Last year the team and McCloughan had a widely successful 2015 draft. The irony is that they made a few draft-day trades, wheeling and dealing, to get to 10 picks from the seven they had before the draft began.
McCloughan understands that the nucleus and foundation of this young team is in place but to build depth and competition, another strong draft is imperative.
“I preach and preach and preach and I’ll never change,” he said. “You build through the draft. You identify your own who can play, but not just from a talent standpoint; but from a personality standpoint, character standpoint, a passion standpoint, a competitive standpoint where you know, ‘This guy fits what we’re looking for. We can build on these guys.’ And they teach younger guys how to do it.”
There are Redskins fans out there that have not ever seen the process done this way before. In the past, the Redskins were an organization that has made the draft more a big part of their marketing plans; from parading draft picks around FedEx Field to an all-out fan Draft Day party.
The team’s new approach however, is one that the great teams use year-in and year-out. That is, to grow the roster with its own talent… talent that it drafted and it developed.
Trading down may be the correct approach in 2016 in order to add even more new talent that can, at the very least, contribute and possibly even start. The Redskins still have a few holes that need to be addressed.

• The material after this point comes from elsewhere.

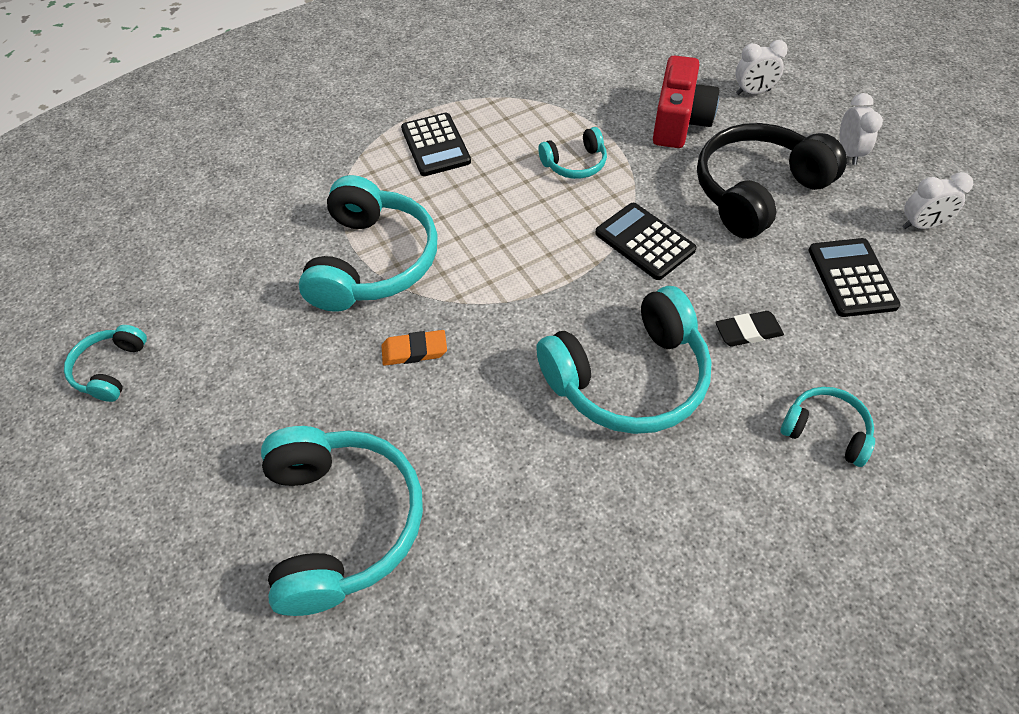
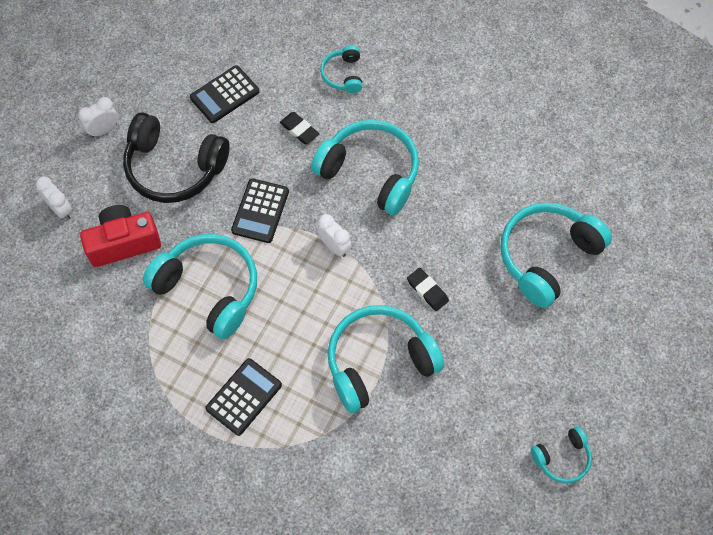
camera: 125 degrees left, 10 degrees up
(414, 351) = (427, 290): orange eraser -> black eraser
(575, 164) = (209, 288): turquoise headphones -> turquoise headphones, size x1.99
(921, 225) = (156, 73): white clock -> white clock (334, 246)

When looking for players to better the team, McCloughan has gone after those with whom he is familiar and who have won in previous organizations. Adding this type of player is crucial in that they help mold the younger players as they develop in the organization.
The GM stated the importance of having both winning veterans and young developing talent on the roster. Players such as safety Dashon Goldson, Chris Culliver and Terrance Knighton were brought in last year as guys who have played on Super Bowl teams. Both Goldson and Knighton have since been released but may be resigned by the team.
“Like I did last year, and I’m going to keep trying to do,” McCloughan said, “Especially in free agency — is bring guys from organizations that have won in defenses that have been very strong, very powerful… and offense, too. But it’s just bringing guys in that have seen it. They know what it looks like. They know how to practice, they know how to take notes [and] they know how to lift weights – they understand, ‘This is what we have to do to be successful.’ You mold them. You draft them; you bring them into your building.
“You know, the first experience in the NFL is with the Washington Redskins,” he went on. “I think that’s important because the coaches know them. They know how they learn, they know how to put them in a situation to be successful or not successful… they know how to make them become better football players.”
In listening to McCloughan speak it sounds like the team will look heavily into trading down and acquiring more picks.
Unless there is a sure-fire talent that is high on the Redskins’ draft board sitting at 21, it would not be a surprise to indeed see their first selection come at a much later position so that they can further develop the roster.